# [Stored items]
□ □ □ □ □

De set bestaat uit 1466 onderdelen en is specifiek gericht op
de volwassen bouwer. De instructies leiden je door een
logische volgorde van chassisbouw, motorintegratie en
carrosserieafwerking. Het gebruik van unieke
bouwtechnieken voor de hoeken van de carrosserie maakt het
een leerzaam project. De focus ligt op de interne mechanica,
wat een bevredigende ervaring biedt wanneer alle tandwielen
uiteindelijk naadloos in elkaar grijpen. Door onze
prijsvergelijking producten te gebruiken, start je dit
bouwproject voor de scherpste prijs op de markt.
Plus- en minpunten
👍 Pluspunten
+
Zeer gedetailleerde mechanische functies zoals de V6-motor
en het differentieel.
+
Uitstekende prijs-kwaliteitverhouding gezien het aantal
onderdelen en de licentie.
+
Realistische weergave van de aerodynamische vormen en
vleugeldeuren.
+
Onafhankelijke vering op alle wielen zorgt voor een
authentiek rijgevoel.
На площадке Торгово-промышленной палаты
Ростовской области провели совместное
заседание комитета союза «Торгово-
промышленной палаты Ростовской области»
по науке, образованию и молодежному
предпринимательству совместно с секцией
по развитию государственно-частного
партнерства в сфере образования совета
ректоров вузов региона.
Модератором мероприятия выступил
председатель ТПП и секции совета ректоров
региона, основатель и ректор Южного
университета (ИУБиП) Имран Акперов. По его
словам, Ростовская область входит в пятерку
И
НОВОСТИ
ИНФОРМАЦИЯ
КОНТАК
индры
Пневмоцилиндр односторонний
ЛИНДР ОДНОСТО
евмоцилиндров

□ □ □ □ □

# [Exercise brief]
Write out again every entry above, exactly as given.

# [Written response]
De set bestaat uit 1466 onderdelen en is specifiek gericht op
de volwassen bouwer. De instructies leiden je door een
logische volgorde van chassisbouw, motorintegratie en
carrosserieafwerking. Het gebruik van unieke
bouwtechnieken voor de hoeken van de carrosserie maakt het
een leerzaam project. De focus ligt op de interne mechanica,
wat een bevredigende ervaring biedt wanneer alle tandwielen
uiteindelijk naadloos in elkaar grijpen. Door onze
prijsvergelijking producten te gebruiken, start je dit
bouwproject voor de scherpste prijs op de markt.
Plus- en minpunten
👍 Pluspunten
+
Zeer gedetailleerde mechanische functies zoals de V6-motor
en het differentieel.
+
Uitstekende prijs-kwaliteitverhouding gezien het aantal
onderdelen en de licentie.
+
Realistische weergave van de aerodynamische vormen en
vleugeldeuren.
+
Onafhankelijke vering op alle wielen zorgt voor een
authentiek rijgevoel.
На площадке Торгово-промышленной палаты
Ростовской области провели совместное
заседание комитета союза «Торгово-
промышленной палаты Ростовской области»
по науке, образованию и молодежному
предпринимательству совместно с секцией
по развитию государственно-частного
партнерства в сфере образования совета
ректоров вузов региона.
Модератором мероприятия выступил
председатель ТПП и секции совета ректоров
региона, основатель и ректор Южного
университета (ИУБиП) Имран Акперов. По его
словам, Ростовская область входит в пятерку
И
НОВОСТИ
ИНФОРМАЦИЯ
КОНТАК
индры
Пневмоцилиндр односторонний
ЛИНДР ОДНОСТО
евмоцилиндров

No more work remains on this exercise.